From The Book of Miso, by William Shurtleff and Akiko Aoyagi, (Ten Speed Press 1983, page 21 and page 25)
These misos are rich-tasting, hearty, slightly chunky and a perfect addition to many meals. Add depth, flavor and nutrition with one of our varieties.
Basic Miso Soup
2 tsp oil
1 cup onions, thinly sliced
1 cup carrots
2 cups finely chopped cabbage or other greens
1 quart water
3-5 Tbs. miso, depending on variety
Heat oil in heavy pot. Add onions, carrots and sauté 2-3 min. Add water, cover bring to boil, simmer for 10 min.
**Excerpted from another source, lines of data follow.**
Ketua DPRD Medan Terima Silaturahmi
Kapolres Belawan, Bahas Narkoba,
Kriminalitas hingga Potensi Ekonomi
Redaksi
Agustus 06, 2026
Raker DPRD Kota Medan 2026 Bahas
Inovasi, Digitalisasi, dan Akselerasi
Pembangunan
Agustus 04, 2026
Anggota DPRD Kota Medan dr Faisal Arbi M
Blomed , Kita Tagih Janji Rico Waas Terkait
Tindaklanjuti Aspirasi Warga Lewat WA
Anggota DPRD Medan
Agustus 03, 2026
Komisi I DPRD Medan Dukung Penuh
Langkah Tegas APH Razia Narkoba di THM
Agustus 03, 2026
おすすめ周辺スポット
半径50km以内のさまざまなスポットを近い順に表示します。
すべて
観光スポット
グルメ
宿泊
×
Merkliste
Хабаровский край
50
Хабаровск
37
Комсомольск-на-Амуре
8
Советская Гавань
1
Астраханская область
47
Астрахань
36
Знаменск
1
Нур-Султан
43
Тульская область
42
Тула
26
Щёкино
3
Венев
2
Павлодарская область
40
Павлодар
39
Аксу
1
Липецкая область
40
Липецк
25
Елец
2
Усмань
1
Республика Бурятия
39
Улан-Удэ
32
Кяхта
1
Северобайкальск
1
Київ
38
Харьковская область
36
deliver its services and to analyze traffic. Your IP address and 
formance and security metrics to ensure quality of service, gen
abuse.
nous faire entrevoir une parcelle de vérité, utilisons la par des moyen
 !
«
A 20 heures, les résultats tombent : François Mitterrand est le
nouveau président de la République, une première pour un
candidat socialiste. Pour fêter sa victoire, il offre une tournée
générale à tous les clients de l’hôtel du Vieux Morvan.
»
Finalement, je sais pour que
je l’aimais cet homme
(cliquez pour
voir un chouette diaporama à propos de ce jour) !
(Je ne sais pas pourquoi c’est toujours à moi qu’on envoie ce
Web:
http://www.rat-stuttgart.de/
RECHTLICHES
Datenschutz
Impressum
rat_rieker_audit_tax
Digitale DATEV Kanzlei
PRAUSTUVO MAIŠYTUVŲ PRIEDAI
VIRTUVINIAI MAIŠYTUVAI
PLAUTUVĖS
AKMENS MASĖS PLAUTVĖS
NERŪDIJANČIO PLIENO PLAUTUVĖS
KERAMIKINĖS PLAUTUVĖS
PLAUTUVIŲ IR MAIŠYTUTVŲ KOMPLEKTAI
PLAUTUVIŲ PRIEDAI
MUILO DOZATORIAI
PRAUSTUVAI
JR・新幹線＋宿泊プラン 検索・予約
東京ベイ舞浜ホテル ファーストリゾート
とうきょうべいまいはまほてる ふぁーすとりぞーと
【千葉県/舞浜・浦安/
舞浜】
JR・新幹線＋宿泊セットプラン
Add cabbage and simmer 2-3 mins. Cream miso with a little of the broth, add to soup, and turn off heat. Serve garnished with minced parsley. Serves 4
Egg-drop Miso Soup
1 fresh organic egg
1 quart of soup stock or water
1 minced scallion
Optional: I sheet of nori (sea vegetable), toasted und cut into small pieces
Beat egg. Bring stock to boil; pour egg into boiling stock in a thin thread, stirring quickly while you pour. (If you do not stir, the egg will clump up.) The thin thread of the egg-drop cooks very quickly, rising to the surface of the soup like tiny beautiful flowers. Boil a minute or two, then turn down flame. Place miso in a bowl, add broth, and puree. Blend puree with soup and simmer a few minutes. Garnish each bowl with nori and scallion. Serves 4
Miso Mighty (Better’n Coffee)
1 cup of hot water
1-2 tsp. miso, depending on variety
Mixed into a cup of hot water, miso makes a simple and fortifying drink, a good substitute for coffee. Use Dandelion Leek or Garlic Red Pepper for an especially satisfying instant broth.
From The little Book of Miso: Recipes from South River
* shipping availability dates subject to change depending on weather temperatures as our miso is a live, fermented product and cannot be shipped in extreme heat.